Note, if we were previously considering repeat axes, this call would require us to specify if / which repeat_axes we want. By default, as is done in the instantiation of a HivePlot instance, if not specified, no repeat axes will be drawn.

Using Node Graph Metrics as Partition Variables#

Node graph metrics can also be used to partition network data.

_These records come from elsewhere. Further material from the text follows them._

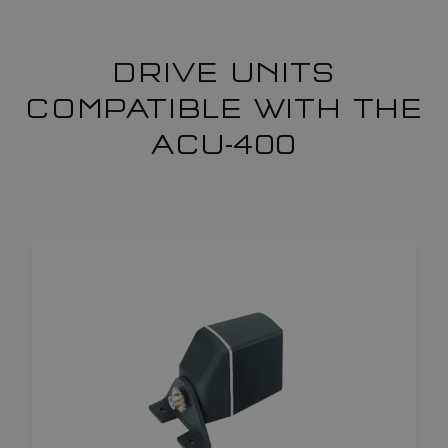
DRIVE UNITS
COMPATIBLE WITH THE
ACU-400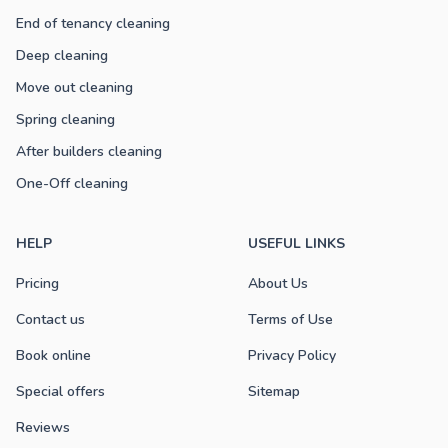
End of tenancy cleaning
Deep cleaning
Move out cleaning
Spring cleaning
After builders cleaning
One-Off cleaning
HELP
USEFUL LINKS
Pricing
About Us
Contact us
Terms of Use
Book online
Privacy Policy
Special offers
Sitemap
Reviews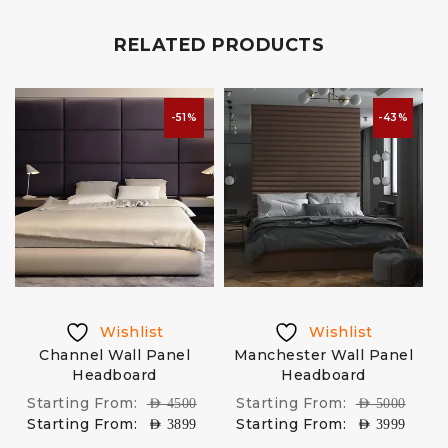
RELATED PRODUCTS
-51%
-43%
Wishlist
Wishlist
Channel Wall Panel
Manchester Wall Panel
Headboard
Headboard
Starting From:
Starting From:
AED
4500
AED
5000
Starting From:
Starting From:
AED
3899
AED
3999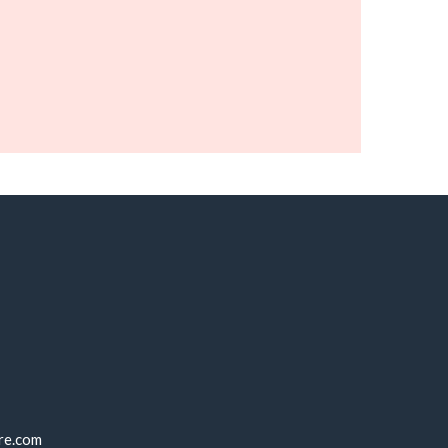
re.com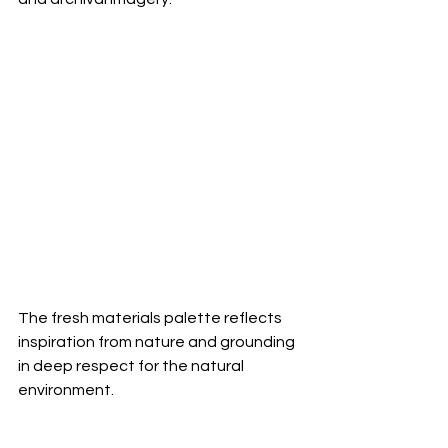
The fresh materials palette reflects 
inspiration from nature and grounding 
in deep respect for the natural 
environment.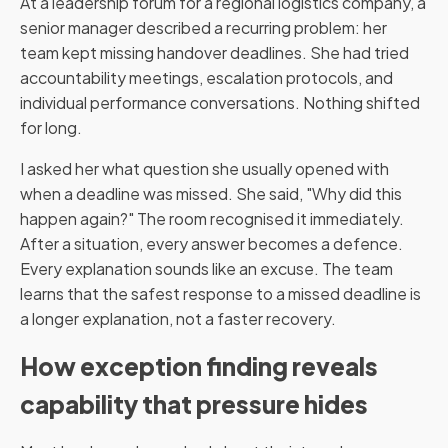
At a leadership forum for a regional logistics company, a
senior manager described a recurring problem: her
team kept missing handover deadlines. She had tried
accountability meetings, escalation protocols, and
individual performance conversations. Nothing shifted
for long.
I asked her what question she usually opened with
when a deadline was missed. She said, "Why did this
happen again?" The room recognised it immediately.
After a situation, every answer becomes a defence.
Every explanation sounds like an excuse. The team
learns that the safest response to a missed deadline is
a longer explanation, not a faster recovery.
How exception finding reveals
capability that pressure hides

Most node graph metrics, however, are continuous, so we need to discretize them into bins before using as a partition via NodeCollection.create_partition_variable() (as we did with the low column above). If we skip this discretization step, then we will get one axis per unique node graph metric value, which does not make an informative hive plot.

This requires us to use lower-level Hiveplotlib helper functions to first create and then modify the Hiveplotlib NodeCollection before instantiating a HivePlot.

For an example using node degree as a partition variable, see the Using a Computed Metric as a Partition Variable section of the Computing Graph Metrics page.